Nearly all companies have at some time failed in the implementation of technology because the real-life work practice and social side of the organisation have been underestimated. One notable example is the London Ambulance Service (LAS) and its attempt to introduce a computer-aided dispatch system called LASCAD. In the mid-1980s, the LAS decided a new dispatch system was vital to maintain its three-minute dispatch standard and 14-minute target for ambulance arrival. The aim of the new computer-enabled system was to remove the inefficiencies of the paper-based manual system, and voice-based radio or phone mobilisation. It would identify and dispatch the most suitable resource automatically.

When the new system went live it promptly underwent massive failure at all levels, including back-up. It was then switched off and manual working reintroduced. The subsequent enquiry concluded that four years would pass before a fully operational computer-aided dispatch could be in place.

So what went wrong and what can we learn from their mistakes? The formal inquiry that followed determined that LAS failed to involve the stakeholders of the system. With the new system, the ambulance staff were no longer able to decide which ambulance to take or which crews to assign. The control assistants were under increased pressure because they entered the data on which the system based its decisions. Personal contact between Central Ambulance Control staff and the ambulance crews was eliminated by the move to computer communications. This deteriorated staff-management relations, convincing the staff that management was trying to marginalise them.

To be successful, technologies must always be accommodated within some social context and must always involve people -- right from the start. Project managers must always be aware that there is a knowledge element in even apparently simple tasks that requires collaboration between humans, most of which will not be documented and are therefore can be easily overlooked by technology developers.

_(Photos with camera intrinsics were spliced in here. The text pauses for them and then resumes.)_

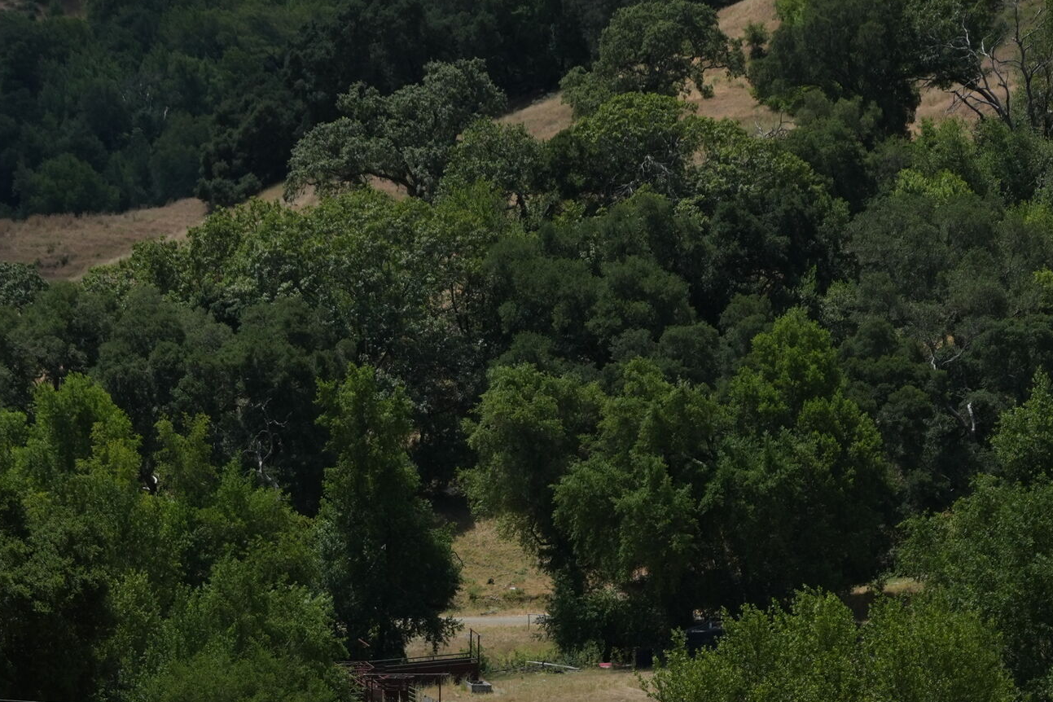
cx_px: 342
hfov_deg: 12.3
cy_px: 1169
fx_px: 4884
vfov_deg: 8.0
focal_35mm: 167
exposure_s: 1/2000
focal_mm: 50
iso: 250
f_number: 4.5
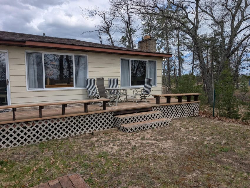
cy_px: 94
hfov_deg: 71.5
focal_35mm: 24
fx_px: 174
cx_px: 125
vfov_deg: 56.9
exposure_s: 1/1637
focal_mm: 6.9
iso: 20
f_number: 1.7
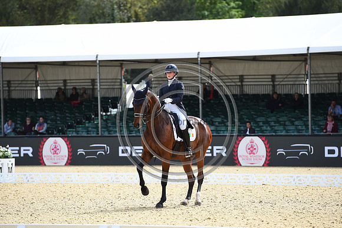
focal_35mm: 200
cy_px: 114
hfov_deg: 10.3
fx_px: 1899
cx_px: 171
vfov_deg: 6.9
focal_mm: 200
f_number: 5
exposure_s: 1/1250
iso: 450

Quite simply, there is something very personal about knowledge and about how information moves around an organisation. Each time knowledge changes hands or is communicated it mutates and evolves. Any strategy or project must take into account of this dynamic and understand how information is shared and grows within a work community. The natural collusions that occur and the implicit ways of explaining, learning and understanding must be understood and valued if a project is to succeed.

To achieve this, detailed observational studies of work practices are undertaken. Such an approach emphasising the social and cultural context of work offers an insight into how work is actually done, as opposed to the ways in which formal documentation and abstract or 'perfumed' managerial overviews characterise work processes or business problems.

Moving to this social based approach relies on the people who are actually engaged in the practice to interact with as opposed to be subject to the rationality, 'control' and assumptions of an implementation team, whilst the concept of organisational ethnography may seem a bit 'blue-sky' to business persons who likes to think of themselves as hard-nosed and focused on the bottom line. Technology projects that can respond to the informal and the implicit may help foster trust and remove a great deal of the burden and barriers to deploying technology.

1Nathan, M., Carpenter, G. Roberts, S., Ferguson, L. & Knox, H., Getting by, not getting on: Technology in UK Workplaces (The Work Foundation, 2003).